• **Source material**
^^^^^^^^^^^^^^^^

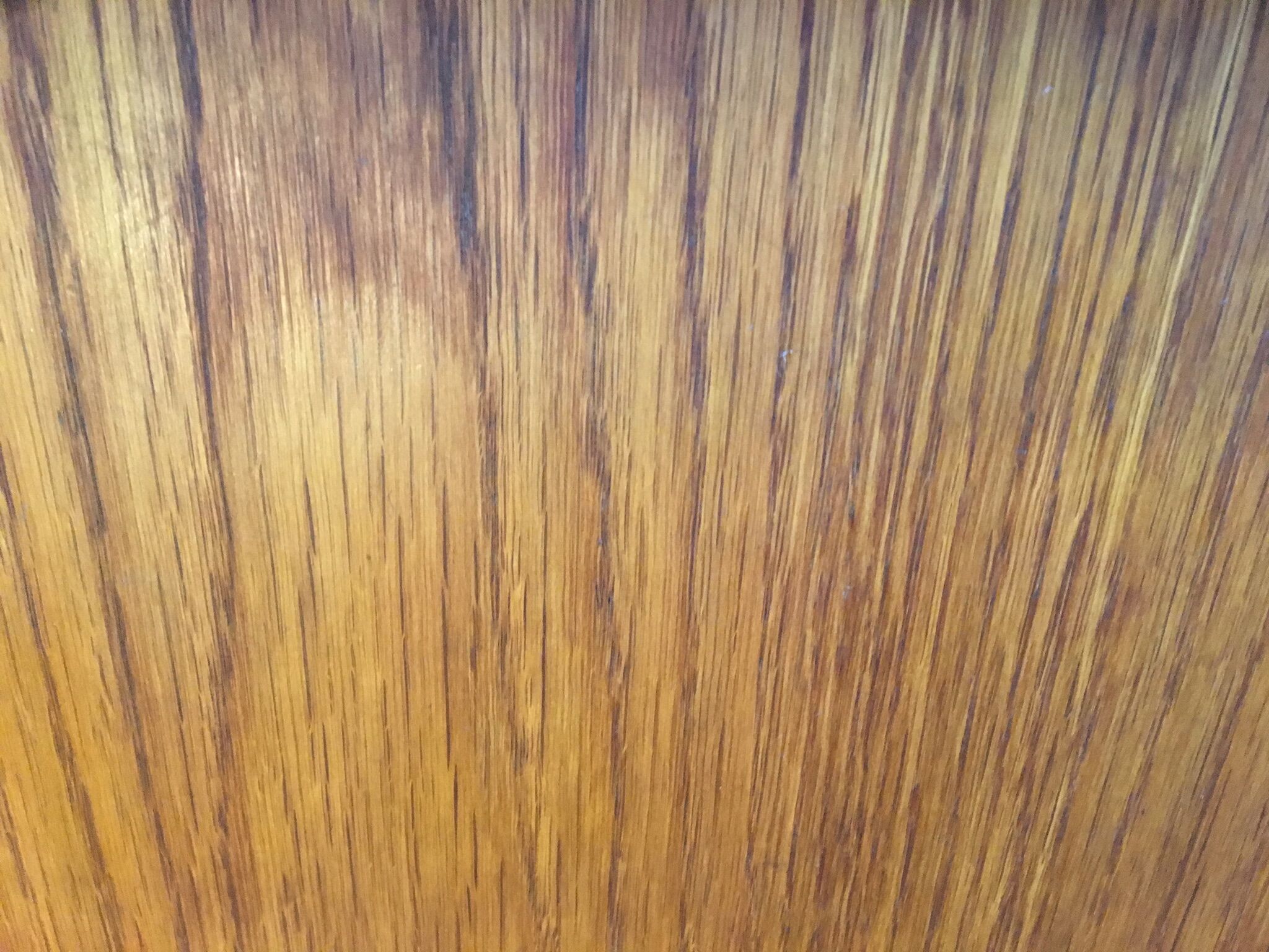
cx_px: 634
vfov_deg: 48.2
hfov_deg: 61.7
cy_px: 476
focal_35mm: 29
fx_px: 1063
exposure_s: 1/25
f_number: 2.2
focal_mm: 4.15
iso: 200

^^^^^^^^^^^^^^^^

• **Task item**
Repeat all of the records verbatim, leaving out the pictures.

• **Solution**
cx_px: 634
vfov_deg: 48.2
hfov_deg: 61.7
cy_px: 476
focal_35mm: 29
fx_px: 1063
exposure_s: 1/25
f_number: 2.2
focal_mm: 4.15
iso: 200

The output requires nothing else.